The campaign can be considered a success by any measure: sales of their blenders have increased 5x to numbers reaching the millions; they have reached a number of traditional media outlets such as The Tonight Show with Jay Leno; in September 2007 and the videos earned the second highest annual payout of about $15,000 from the video hosting service, Revver - a marketing campaign as a profit center - what a concept!

Josh Bernoff from Forrester Research writes about some of the strengths of Blendtech’s campaign and what other companies can learn from it:

  1. It’s funny. It’s visually arresting. It’s
    short. These are three qualities your videos must possess. Here’s
    another company that also succeeded with a visually arresting video: Ray-Ban.
  2. It’s authentic. These guys are geeks. Wright told
    me the CEO — Tom Dickson, who’s featured in the video — is an
    engineer. It comes across. This stuff ain’t slick, folks, and if it
    were it wouldn’t work. (I love the proud and cheesy smile while he
    watches his company’s blender reduce some object to dust.)
  3. It’s original. Figure out what your unique value is. Then film it and put it up there. Don’t copy Blendtec, or Ray-Ban, or Dove. This may be the hardest part.
  4. It actually connects to the value of the product. You
    see these videos and you can’t help saying “Can that blender really do
    that? Maybe I should get one.” And many people do.

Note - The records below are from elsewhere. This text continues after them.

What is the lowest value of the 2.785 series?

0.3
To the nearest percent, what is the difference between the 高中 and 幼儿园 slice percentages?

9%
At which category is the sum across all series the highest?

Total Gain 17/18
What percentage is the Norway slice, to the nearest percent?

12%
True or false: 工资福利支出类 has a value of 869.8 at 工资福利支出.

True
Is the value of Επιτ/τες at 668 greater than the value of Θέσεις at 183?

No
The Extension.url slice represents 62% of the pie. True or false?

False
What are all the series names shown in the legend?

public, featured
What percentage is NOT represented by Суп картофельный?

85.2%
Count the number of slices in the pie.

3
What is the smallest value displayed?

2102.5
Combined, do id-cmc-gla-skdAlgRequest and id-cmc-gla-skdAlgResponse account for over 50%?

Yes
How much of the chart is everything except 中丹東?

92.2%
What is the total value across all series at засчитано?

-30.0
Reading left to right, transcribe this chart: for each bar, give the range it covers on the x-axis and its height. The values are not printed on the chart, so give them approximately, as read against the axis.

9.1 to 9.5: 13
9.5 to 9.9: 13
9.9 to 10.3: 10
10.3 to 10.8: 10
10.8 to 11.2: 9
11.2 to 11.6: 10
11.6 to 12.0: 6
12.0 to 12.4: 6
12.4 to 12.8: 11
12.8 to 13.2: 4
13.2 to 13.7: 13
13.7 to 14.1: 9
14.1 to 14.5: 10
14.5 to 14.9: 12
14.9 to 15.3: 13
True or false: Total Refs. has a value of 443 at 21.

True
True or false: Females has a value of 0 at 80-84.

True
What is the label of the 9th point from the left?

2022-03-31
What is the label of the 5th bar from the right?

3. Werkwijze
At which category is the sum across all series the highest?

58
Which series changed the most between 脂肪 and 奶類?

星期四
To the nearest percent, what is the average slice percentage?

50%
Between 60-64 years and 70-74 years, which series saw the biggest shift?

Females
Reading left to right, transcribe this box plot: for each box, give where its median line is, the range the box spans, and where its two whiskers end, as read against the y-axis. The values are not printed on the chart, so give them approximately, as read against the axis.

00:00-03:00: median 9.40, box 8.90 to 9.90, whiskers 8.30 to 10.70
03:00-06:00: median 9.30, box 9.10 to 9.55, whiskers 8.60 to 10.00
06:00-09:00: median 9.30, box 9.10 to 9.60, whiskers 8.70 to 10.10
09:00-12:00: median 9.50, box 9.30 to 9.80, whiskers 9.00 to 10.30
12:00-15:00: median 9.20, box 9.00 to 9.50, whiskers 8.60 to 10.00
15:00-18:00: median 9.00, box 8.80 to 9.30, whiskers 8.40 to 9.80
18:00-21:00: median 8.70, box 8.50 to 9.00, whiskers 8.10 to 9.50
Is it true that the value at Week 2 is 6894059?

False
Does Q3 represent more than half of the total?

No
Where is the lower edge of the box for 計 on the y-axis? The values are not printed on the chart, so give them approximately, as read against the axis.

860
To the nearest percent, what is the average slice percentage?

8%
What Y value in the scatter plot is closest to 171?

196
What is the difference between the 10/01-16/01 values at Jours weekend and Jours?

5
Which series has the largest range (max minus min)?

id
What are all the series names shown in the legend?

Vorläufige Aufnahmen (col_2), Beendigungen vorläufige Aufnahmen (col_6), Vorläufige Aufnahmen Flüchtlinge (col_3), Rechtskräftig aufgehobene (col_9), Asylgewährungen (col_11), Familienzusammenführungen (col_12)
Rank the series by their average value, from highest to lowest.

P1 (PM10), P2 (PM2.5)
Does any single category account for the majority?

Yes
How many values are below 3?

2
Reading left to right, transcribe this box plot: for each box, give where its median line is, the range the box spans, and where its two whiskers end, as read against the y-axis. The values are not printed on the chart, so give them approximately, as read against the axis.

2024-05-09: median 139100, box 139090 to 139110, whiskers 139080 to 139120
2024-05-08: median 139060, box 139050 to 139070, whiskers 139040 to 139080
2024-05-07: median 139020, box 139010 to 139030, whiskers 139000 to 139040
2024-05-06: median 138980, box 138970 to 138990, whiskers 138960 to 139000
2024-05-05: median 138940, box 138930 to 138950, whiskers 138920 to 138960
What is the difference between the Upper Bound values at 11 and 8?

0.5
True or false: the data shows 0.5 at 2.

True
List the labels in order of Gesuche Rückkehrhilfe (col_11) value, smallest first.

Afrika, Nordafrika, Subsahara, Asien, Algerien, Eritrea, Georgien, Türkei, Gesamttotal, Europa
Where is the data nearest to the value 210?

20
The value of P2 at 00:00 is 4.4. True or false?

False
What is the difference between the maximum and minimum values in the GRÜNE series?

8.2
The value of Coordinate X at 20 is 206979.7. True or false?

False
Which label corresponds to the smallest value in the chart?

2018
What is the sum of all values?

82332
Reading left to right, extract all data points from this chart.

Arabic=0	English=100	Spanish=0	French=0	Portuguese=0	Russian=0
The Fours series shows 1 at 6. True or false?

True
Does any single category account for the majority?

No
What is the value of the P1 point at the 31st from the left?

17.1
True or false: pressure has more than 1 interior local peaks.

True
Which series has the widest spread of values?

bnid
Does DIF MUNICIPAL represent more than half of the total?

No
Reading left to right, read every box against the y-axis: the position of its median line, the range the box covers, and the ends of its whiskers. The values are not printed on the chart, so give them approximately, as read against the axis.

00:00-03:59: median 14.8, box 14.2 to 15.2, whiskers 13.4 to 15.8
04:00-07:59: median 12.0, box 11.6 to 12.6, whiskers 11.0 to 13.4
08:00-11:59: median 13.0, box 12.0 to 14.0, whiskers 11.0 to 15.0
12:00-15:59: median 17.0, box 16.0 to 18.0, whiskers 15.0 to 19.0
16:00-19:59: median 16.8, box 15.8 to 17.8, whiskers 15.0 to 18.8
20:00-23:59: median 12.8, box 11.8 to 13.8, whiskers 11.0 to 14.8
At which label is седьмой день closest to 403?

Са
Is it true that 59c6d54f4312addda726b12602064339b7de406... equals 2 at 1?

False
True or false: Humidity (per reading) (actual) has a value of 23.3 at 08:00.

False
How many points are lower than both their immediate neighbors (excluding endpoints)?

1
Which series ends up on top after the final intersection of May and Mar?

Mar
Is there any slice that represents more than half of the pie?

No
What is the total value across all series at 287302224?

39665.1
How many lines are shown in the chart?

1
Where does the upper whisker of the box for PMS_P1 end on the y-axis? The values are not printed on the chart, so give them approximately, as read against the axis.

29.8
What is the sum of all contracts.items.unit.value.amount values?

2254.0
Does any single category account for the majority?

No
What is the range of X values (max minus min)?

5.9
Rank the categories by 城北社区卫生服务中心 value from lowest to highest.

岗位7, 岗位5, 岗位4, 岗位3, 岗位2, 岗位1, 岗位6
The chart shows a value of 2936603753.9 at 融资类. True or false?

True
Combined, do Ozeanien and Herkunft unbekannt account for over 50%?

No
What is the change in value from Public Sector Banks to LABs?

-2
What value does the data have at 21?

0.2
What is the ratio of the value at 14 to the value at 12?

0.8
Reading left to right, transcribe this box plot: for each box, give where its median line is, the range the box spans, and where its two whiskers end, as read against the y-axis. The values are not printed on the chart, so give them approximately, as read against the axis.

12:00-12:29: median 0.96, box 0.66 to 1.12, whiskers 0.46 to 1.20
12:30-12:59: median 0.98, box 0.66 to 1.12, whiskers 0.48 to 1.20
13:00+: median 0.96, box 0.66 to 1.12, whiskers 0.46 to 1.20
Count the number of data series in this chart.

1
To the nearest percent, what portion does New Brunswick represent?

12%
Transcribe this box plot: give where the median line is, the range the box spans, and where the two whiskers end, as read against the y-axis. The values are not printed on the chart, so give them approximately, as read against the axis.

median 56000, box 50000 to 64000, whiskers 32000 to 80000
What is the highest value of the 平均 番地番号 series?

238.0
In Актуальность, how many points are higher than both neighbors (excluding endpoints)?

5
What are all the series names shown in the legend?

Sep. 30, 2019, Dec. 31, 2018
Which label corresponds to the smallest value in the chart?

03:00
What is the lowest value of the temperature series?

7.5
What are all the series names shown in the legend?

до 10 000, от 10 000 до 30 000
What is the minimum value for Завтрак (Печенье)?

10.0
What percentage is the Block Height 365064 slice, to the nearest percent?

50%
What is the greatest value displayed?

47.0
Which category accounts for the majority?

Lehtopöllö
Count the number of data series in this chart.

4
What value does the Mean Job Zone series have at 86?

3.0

You could be a hit
    on YouTube with a video that doesn’t connect to the value of your
    product, but that will help your ego a lot more than your sales.

What I liked about this campaign is that it is a true reflection of what was going on inside the company. Insiders at Blendtech say that “extreme blending” was a regular occurrence there. So - although some might find the idea of blending different objects silly, it was silliness that is authentically them.

Jackie Peters from Mashable makes the following good point:

What we are seeing now in online communities is a shift toward
humanness. It’s no longer acceptable to the Internet savvy individuals
to interface with a faceless corporation. Social tools like blogs,
messaging services and community sites have broken down barriers
between individuals and also between brands and consumers. The “Will It
Blend” story comes from a place of authenticity, it lends a face to
Blendtec and makes them approachable.

A final proof of the popularity of this campaign: it is the one of the most popular search terms for reaching Seth Godin’s blog. It is a great success, for taking an impossibly practical and traditional product to the web. I wonder how many more Blendtechs there are out there?